Foreign health-insurance has impact on LPR status?

octopus

Registered Users (C)
I am long term permanent resident. For years, I had been uninsured. Since last year, I have health travel insurance from a foreign country that covers my medical expenses in the U.S.

I have personal reasons for that, but one of the obvious reasons is cost.

Should I be worried about its implication on my legal status as LPR? Does it in any way affect my eligibility for US citizenship?
 
I am long term permanent resident. For years, I had been uninsured. Since last year, I have health travel insurance from a foreign country that covers my medical expenses in the U.S.

I have personal reasons for that, but one of the obvious reasons is cost.

Should I be worried about its implication on my legal status as LPR? Does it in any way affect my eligibility for US citizenship?

I can't imagine how that could affect your immigration status - but I have some additional thought.

Travel insurance is usually for a temporary period and when submitting a claim you would be expected to show that the trip was temporary (i.e. proof of round trip flights, temporary accommodation and so on). Are you sure your travel insurance will even pay out if you have a large claim?
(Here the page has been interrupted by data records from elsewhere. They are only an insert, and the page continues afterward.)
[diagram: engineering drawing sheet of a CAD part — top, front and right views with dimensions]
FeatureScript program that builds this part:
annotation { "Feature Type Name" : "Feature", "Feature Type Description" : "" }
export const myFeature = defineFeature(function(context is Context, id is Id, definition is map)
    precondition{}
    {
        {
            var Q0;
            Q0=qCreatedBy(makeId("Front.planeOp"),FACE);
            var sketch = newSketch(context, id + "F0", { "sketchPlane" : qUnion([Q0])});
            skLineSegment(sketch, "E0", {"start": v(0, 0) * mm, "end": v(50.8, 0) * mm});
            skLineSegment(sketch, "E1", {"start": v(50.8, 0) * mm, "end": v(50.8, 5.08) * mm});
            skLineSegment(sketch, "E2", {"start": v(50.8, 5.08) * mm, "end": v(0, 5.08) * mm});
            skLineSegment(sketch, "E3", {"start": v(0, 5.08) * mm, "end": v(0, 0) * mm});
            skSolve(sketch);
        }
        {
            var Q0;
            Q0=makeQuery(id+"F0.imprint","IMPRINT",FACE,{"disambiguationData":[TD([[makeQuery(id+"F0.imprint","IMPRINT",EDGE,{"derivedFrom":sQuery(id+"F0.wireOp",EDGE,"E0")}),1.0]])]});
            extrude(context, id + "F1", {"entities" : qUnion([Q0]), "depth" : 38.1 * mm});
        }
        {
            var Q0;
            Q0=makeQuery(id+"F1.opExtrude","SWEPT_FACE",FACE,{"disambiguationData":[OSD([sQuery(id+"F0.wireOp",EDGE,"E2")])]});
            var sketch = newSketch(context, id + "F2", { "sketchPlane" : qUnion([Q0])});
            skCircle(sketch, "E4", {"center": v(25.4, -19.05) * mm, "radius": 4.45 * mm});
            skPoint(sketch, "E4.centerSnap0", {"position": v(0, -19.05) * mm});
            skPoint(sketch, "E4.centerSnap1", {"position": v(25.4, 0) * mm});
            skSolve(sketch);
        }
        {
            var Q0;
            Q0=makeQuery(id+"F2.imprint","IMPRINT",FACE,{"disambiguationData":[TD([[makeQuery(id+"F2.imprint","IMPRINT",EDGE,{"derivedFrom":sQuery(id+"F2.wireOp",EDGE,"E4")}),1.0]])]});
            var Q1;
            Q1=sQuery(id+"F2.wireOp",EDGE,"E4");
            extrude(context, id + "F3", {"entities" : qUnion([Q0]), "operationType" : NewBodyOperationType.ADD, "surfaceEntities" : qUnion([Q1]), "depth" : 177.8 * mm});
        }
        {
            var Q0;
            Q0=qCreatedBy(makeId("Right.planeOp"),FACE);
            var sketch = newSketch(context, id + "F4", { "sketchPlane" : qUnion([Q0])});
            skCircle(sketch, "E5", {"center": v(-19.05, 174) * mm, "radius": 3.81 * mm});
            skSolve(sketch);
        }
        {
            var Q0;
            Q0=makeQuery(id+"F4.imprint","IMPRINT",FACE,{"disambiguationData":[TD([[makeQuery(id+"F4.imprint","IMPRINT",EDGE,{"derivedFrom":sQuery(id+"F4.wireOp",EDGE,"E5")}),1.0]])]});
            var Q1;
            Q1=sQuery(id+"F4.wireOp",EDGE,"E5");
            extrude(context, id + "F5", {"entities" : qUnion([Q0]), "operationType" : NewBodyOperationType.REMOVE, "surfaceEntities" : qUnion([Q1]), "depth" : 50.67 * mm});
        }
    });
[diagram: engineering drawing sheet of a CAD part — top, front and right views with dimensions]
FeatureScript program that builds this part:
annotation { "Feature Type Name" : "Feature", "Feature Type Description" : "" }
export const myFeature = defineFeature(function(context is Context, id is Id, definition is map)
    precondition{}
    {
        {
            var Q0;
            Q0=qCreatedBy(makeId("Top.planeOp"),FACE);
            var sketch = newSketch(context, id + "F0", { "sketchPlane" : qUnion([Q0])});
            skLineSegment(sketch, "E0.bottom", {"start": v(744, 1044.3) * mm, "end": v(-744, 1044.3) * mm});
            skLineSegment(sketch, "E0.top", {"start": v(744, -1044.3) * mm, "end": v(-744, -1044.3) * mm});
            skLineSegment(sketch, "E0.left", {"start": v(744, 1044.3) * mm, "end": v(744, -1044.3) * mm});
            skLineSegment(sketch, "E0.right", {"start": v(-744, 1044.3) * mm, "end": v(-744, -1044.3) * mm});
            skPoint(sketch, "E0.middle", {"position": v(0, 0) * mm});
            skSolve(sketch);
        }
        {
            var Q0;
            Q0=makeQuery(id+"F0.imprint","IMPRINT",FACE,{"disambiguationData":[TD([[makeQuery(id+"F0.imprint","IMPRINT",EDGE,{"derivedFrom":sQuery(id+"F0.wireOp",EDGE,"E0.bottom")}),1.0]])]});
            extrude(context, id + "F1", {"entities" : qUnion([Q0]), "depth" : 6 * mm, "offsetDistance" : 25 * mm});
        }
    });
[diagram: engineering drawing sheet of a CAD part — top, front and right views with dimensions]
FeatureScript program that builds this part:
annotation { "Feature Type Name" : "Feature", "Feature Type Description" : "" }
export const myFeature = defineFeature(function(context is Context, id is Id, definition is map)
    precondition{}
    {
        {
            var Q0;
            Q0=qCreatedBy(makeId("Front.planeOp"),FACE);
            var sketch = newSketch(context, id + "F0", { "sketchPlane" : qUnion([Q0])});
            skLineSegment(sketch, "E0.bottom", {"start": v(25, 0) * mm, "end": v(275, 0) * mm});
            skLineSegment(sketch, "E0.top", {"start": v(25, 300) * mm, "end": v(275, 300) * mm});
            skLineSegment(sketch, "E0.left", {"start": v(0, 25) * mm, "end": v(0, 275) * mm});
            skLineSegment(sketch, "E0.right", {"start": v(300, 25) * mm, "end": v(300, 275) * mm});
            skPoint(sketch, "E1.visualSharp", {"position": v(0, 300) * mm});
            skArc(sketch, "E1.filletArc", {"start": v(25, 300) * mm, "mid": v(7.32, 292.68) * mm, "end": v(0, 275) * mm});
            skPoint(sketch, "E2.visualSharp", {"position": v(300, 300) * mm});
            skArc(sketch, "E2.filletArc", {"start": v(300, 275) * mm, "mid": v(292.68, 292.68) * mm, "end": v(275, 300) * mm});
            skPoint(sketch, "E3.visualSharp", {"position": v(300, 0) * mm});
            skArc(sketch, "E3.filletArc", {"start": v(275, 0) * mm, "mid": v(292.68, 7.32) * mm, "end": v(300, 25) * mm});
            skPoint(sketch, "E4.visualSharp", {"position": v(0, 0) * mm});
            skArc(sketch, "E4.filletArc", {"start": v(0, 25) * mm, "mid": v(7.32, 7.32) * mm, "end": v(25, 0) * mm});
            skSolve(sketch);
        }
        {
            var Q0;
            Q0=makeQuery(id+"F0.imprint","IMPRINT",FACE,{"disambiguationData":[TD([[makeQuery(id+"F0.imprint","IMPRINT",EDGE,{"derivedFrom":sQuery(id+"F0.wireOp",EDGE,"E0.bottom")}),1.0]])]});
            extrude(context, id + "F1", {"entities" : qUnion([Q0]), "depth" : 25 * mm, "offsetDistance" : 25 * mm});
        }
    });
Secondly, given that your insurance will not qualify under the ACA reforms, you will be "fined" via a tax penalty. Is that OK with you?

I have arranged a healthplan and pay the full unsubsidized cost - so yes - it is expensive. However, at lower incomes the costs are reduced though subsidy - are you sure it doesn't make sense to have a fully qualified plan and benefit from more than the "catastrophic illness" approach you are currently taking?
 
That insurance won't affect your LPR status in the US. But if the insurance company realizes you're a permanent resident of the US, they may refuse to pay, because that type of policy is based on you being a primary resident of the country where the policy was issued. Get a major injury or illness that costs over $20,000 in treatment, and they will dig that up as a reason not to pay.
 
My employer was offering me some health coverage through the company, but that would still be more costly than what I have from abroad.

The current insurance I have surely covers me, I read the agreement, I hope I didn't miss something important though.



However, my employer said that he fills an annual census/report where he has to state who has an insurance and who hasn't as well as those who have insurance through different insurance companies, in my case, a foreign off-shore company. I hope that still won't be an immigration issue, potential naturalization problem.



Thanks for the responses Jackolantern and others :-)
 
I have seen some of these foreign health insurance plans (in this case from Germany) designed for long stay expats to the US, but most would only cover you for up to a year or two, and I think they would not apply to anyone who is deemed a permanent resident of that country where you claim to be an expat to (because you are not, you are a permanent US resident).